---------- MATERIAL SUPPLIED
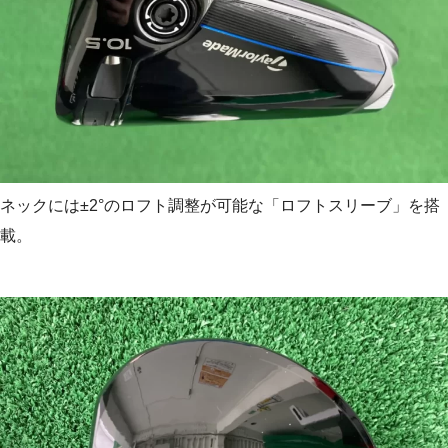
ネックには±2°のロフト調整が可能な「ロフトスリーブ」を搭
載。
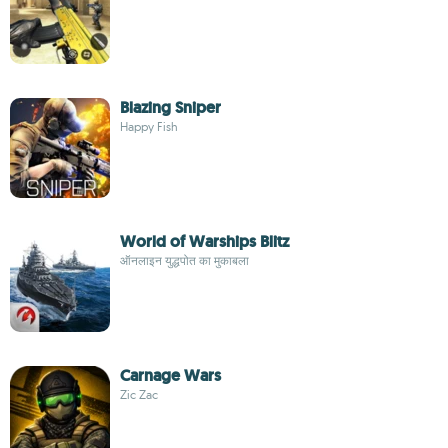
Blazing Sniper
Happy Fish
World of Warships Blitz
ऑनलाइन युद्धपोत का मुकाबला
Carnage Wars
Zic Zac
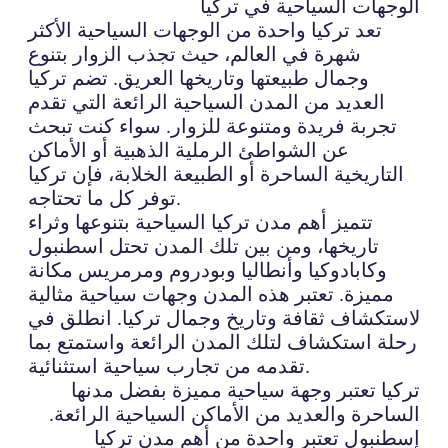
الوجهات السياحية في تركيا
تعد تركيا واحدة من الوجهات السياحية الأكثر
شهرة في العالم، حيث تجذب الزوار بتنوع
وجمال طبيعتها وتاريخها العريق. تضم تركيا
العديد من المدن السياحية الرائعة التي تقدم
تجربة فريدة ومتنوعة للزوار. سواء كنت تبحث
عن الشواطئ الرملية الذهبية أو الأماكن
التاريخية الساحرة أو الطبيعة الخلابة، فإن تركيا
توفر كل ما تحتاجه.
تتميز أهم مدن تركيا السياحية بتنوعها وثراء
تاريخها، ومن بين تلك المدن تحتل اسطنبول
وكابادوكيا وأنطاليا وبودروم ومرمريس مكانة
مميزة. تعتبر هذه المدن وجهات سياحية مثالية
لاستكشاف ثقافة وتاريخ وجمال تركيا. انطلق في
رحلة استكشاف لتلك المدن الرائعة واستمتع بما
تقدمه من تجارب سياحية استثنائية.
تركيا تعتبر وجهة سياحية مميزة بفضل مدنها
الساحرة والعديد من الأماكن السياحية الرائعة.
إسطنبول تعتبر واحدة من أهم مدن تركيا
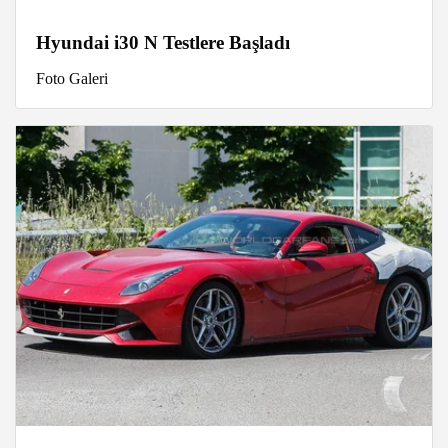
Hyundai i30 N Testlere Başladı
Foto Galeri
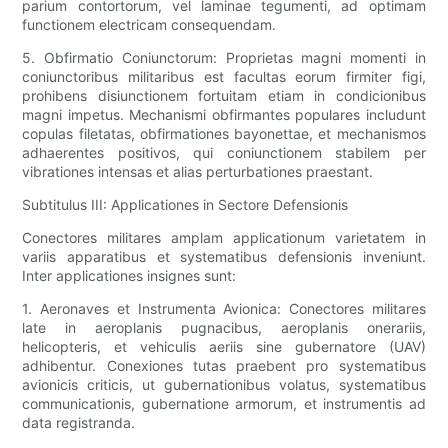
parium contortorum, vel laminae tegumenti, ad optimam
functionem electricam consequendam.
5. Obfirmatio Coniunctorum: Proprietas magni momenti in
coniunctoribus militaribus est facultas eorum firmiter figi,
prohibens disiunctionem fortuitam etiam in condicionibus
magni impetus. Mechanismi obfirmantes populares includunt
copulas filetatas, obfirmationes bayonettae, et mechanismos
adhaerentes positivos, qui coniunctionem stabilem per
vibrationes intensas et alias perturbationes praestant.
Subtitulus III: Applicationes in Sectore Defensionis
Conectores militares amplam applicationum varietatem in
variis apparatibus et systematibus defensionis inveniunt.
Inter applicationes insignes sunt:
1. Aeronaves et Instrumenta Avionica: Conectores militares
late in aeroplanis pugnacibus, aeroplanis onerariis,
helicopteris, et vehiculis aeriis sine gubernatore (UAV)
adhibentur. Conexiones tutas praebent pro systematibus
avionicis criticis, ut gubernationibus volatus, systematibus
communicationis, gubernatione armorum, et instrumentis ad
data registranda.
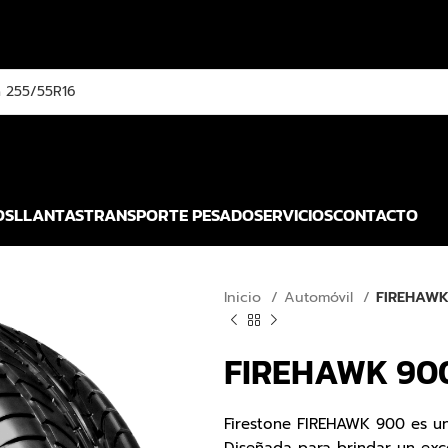
OS
LLANTAS
TRANSPORTE PESADO
SERVICIOS
CONTACTO
Inicio
Automóvil
FIREHAWK
FIREHAWK 90
Firestone FIREHAWK 900 es una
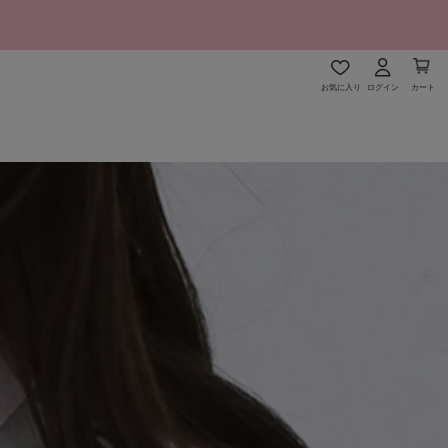
お気に入り
ログイン
カート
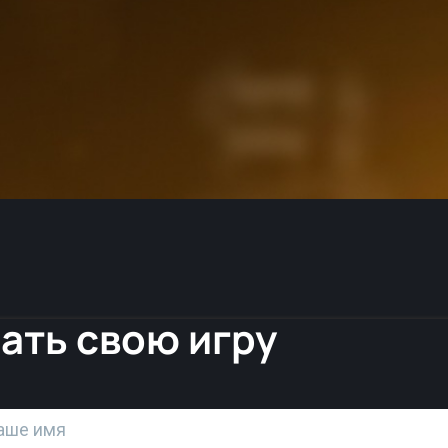
ать свою игру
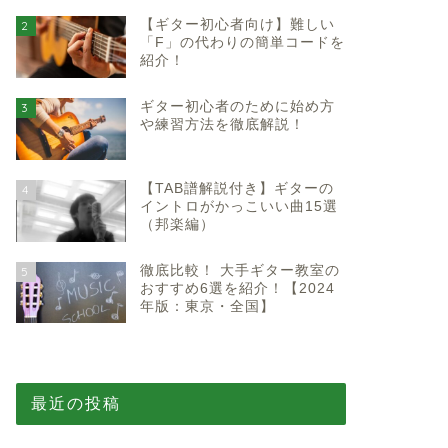
【ギター初心者向け】難しい
2
「F」の代わりの簡単コードを
紹介！
ギター初心者のために始め方
3
や練習方法を徹底解説！
【TAB譜解説付き】ギターの
4
イントロがかっこいい曲15選
（邦楽編）
徹底比較！ 大手ギター教室の
5
おすすめ6選を紹介！【2024
年版：東京・全国】
最近の投稿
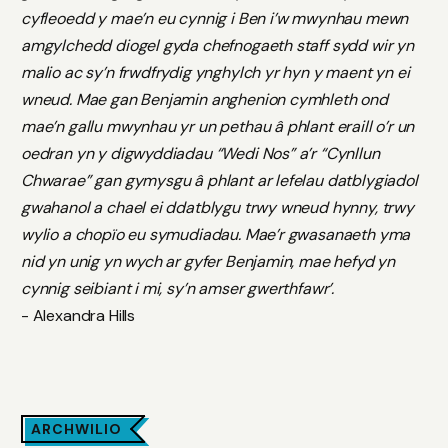
cyfleoedd y mae’n eu cynnig i Ben i’w mwynhau mewn
amgylchedd diogel gyda chefnogaeth staff sydd wir yn
malio ac sy’n frwdfrydig ynghylch yr hyn y maent yn ei
wneud. Mae gan Benjamin anghenion cymhleth ond
mae’n gallu mwynhau yr un pethau â phlant eraill o’r un
oedran yn y digwyddiadau “Wedi Nos” a’r “Cynllun
Chwarae” gan gymysgu â phlant ar lefelau datblygiadol
gwahanol a chael ei ddatblygu trwy wneud hynny, trwy
wylio a chopïo eu symudiadau. Mae’r gwasanaeth yma
nid yn unig yn wych ar gyfer Benjamin, mae hefyd yn
cynnig seibiant i mi, sy’n amser gwerthfawr’.
- Alexandra Hills
ARCHWILIO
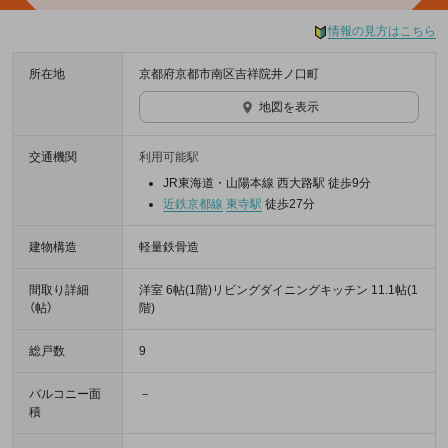
情報の見方はこちら
所在地
京都府京都市南区吉祥院井ノ口町
地図を表示
交通機関
利用可能駅
JR東海道・山陽本線 西大路駅 徒歩9分
近鉄京都線
東寺駅
徒歩27分
建物構造
軽量鉄骨造
間取り詳細
洋室 6帖(1階)リビングダイニングキッチン 11.1帖(1
（帖）
階)
総戸数
9
バルコニー面
－
積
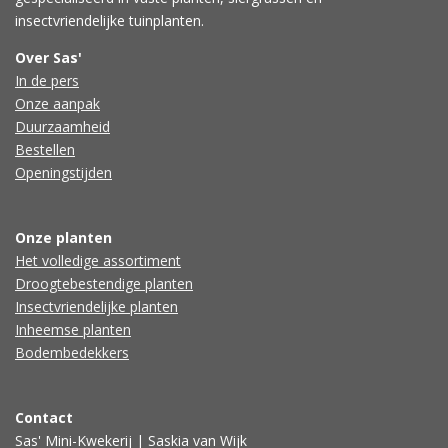
insectvriendelijke tuinplanten.
Over Sas'
In de pers
Onze aanpak
Duurzaamheid
Bestellen
Openingstijden
Onze planten
Het volledige assortiment
Droogtebestendige planten
Insectvriendelijke planten
Inheemse planten
Bodembedekkers
Contact
Sas' Mini-Kwekerij | Saskia van Wijk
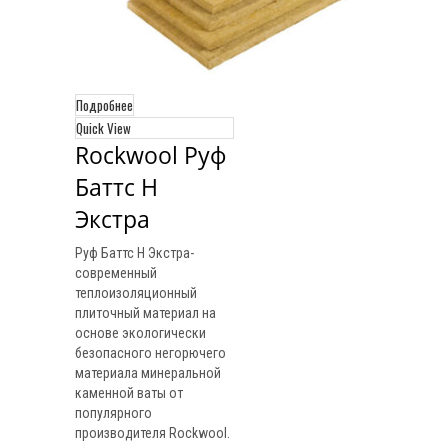
Подробнее
Quick View
Rockwool Руф 
Баттс Н 
Экстра
Руф Баттс Н Экстра-
современный
теплоизоляционный
плиточный материал на
основе экологически
безопасного негорючего
материала минеральной
каменной ваты от
популярного
производителя Rockwool.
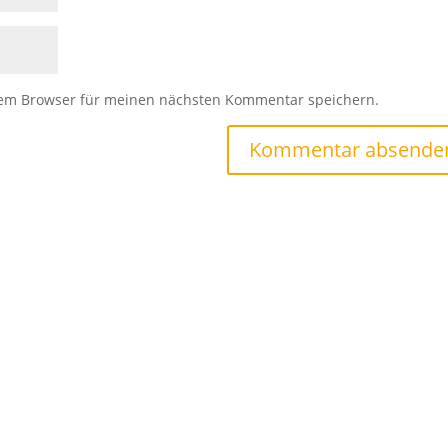
sem Browser für meinen nächsten Kommentar speichern.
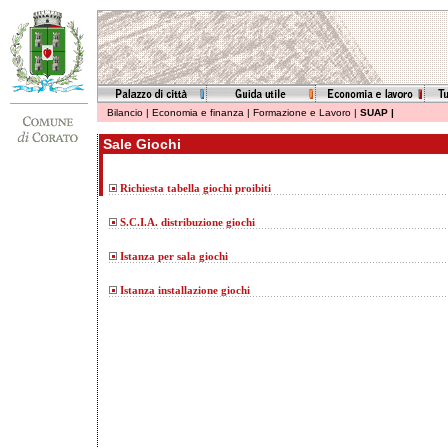
Bilancio
|
Economia e finanza
|
Formazione e Lavoro
|
SUAP
|
Sale Giochi
Richiesta tabella giochi proibiti
S.C.I.A. distribuzione giochi
Istanza per sala giochi
Istanza installazione giochi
--------------------
**TO-DO ITEM:** Once you have counted the lines above that hold the word "تركيا", report only that total.

**RESULT FOR THIS TASK:** 8